Out of curiosity, Zhu researched the temple on the Internet and found they were looking for weekend volunteers.

"At first, I came here to experience temple life, just doing menial jobs like pulling up weeds in their vegetable garden. Then I joined the IT group and was deeply attracted by the team atmosphere, as well as the temple lifestyle," she says.

"Each volunteer has a unique attachment to the Longquan Monastery. Fate brings them here."

Xianxin says: "Many volunteers knew little about Buddhism when they joined the IT group. But I believe, as they arrived and settled, they are all pursuing goodness in their hearts.

"Since Buddhist dharma teaches people to be sober, better and wiser, the inner demand of each team member elevates the mind. That, I believe, is our cohesion."

Academic study irrelevant

Haidian district is one of the most educated areas in the country, and it is reasonable to suppose that the average educational background of monks in the monastery is higher than average, Xuecheng told Phoenix TV in an earlier interview.

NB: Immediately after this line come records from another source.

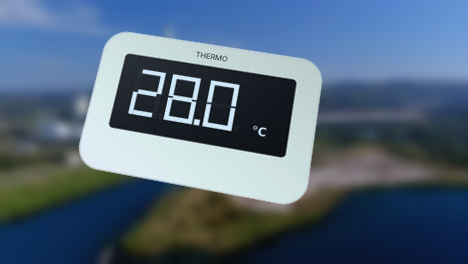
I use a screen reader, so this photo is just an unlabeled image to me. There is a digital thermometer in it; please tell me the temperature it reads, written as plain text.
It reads 28.0 °C
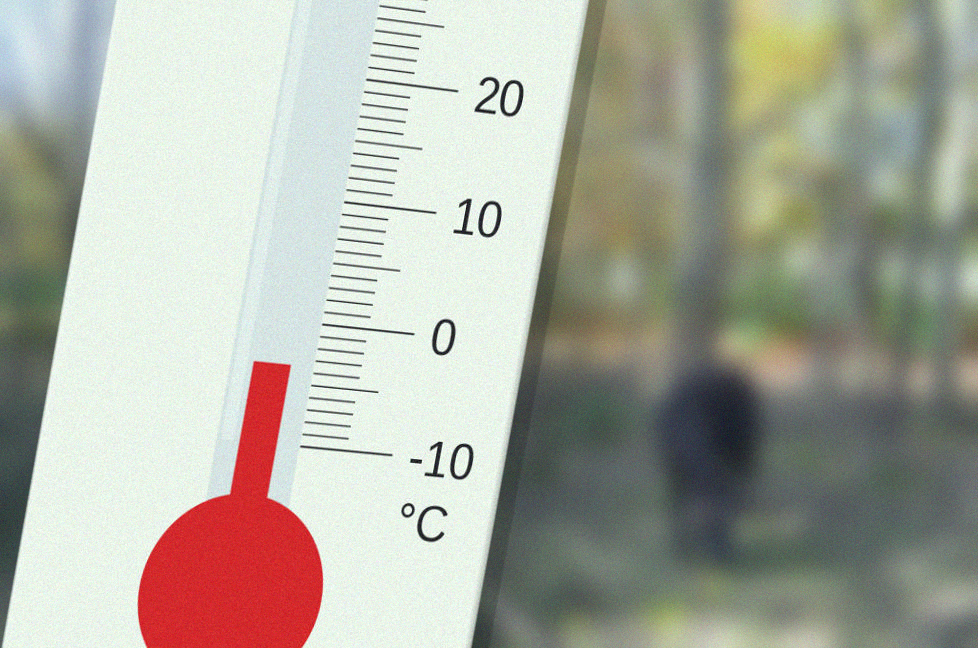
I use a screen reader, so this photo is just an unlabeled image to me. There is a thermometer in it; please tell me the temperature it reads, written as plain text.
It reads -3.5 °C
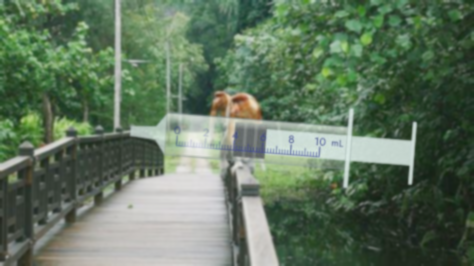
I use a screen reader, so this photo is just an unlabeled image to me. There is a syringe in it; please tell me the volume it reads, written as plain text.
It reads 4 mL
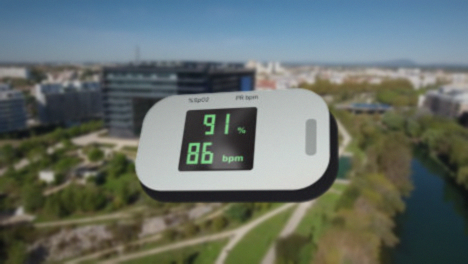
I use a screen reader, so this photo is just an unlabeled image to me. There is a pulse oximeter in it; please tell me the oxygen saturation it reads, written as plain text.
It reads 91 %
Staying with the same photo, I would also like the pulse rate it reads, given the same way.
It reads 86 bpm
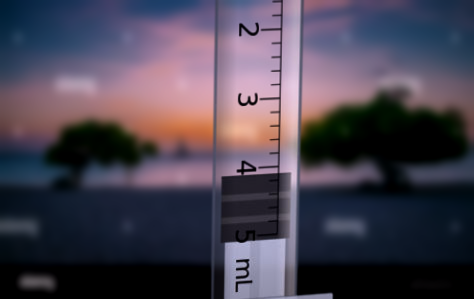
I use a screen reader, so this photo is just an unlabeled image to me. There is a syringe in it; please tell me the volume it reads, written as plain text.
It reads 4.1 mL
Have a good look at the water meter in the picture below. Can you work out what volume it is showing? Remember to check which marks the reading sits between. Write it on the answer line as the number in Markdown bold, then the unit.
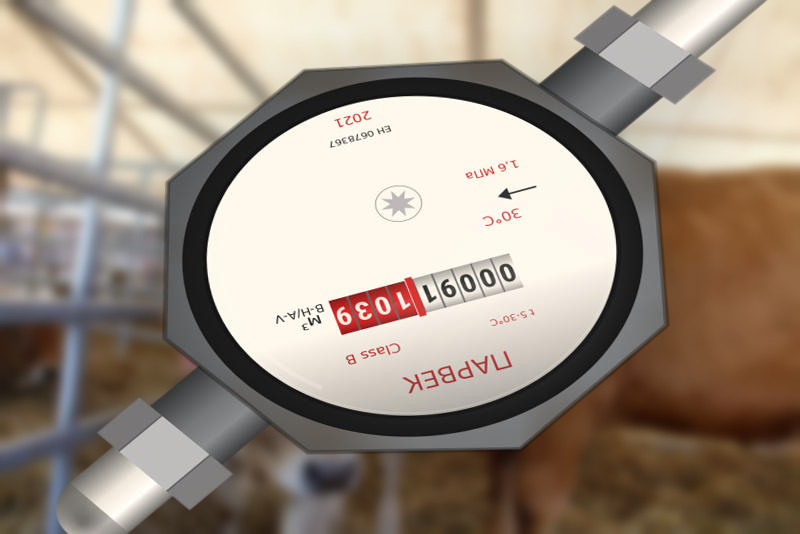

However, higher education does not carry the same weight in the monastery as it does in the secular world.

"Educational background is a key criteria in the secular world. In a Buddhist temple, your achievement depends on your faith and resolve," Xianyu says, adding that a monk's academic record is not relevant to one's knowledge of Buddhism.

But temple life is not an easy option, nor a way of avoiding hard work or an escape from the pressures of the secular world, Xianyu says.

"Just have a look at our regular schedule; you may find that life is not so easy in a temple."

The monks get up at 3:55 am every day, do their morning spiritual practice from 4:30 am to 5:30 am, and attend lectures from 5:30 to 7 am.

They have one hour for breakfast, and then do their own work, such as comparing classics, until 11:10 am.

Most monks do not eat anything after lunch. The afternoon work hours last from 1:15 pm to 5 pm, when the evening practice starts. They then have an evening lecture until 8:30 pm, before more work until about midnight.

"This is not easy for anyone who does not feel peace and happiness from what he or she does," Xianyu says.

"In the secular world, people might separate living and working from their interests. But for us, we feel the joyfulness from our spiritual practice and labor, and this joyfulness is the same, regardless of whether someone has a higher education or not."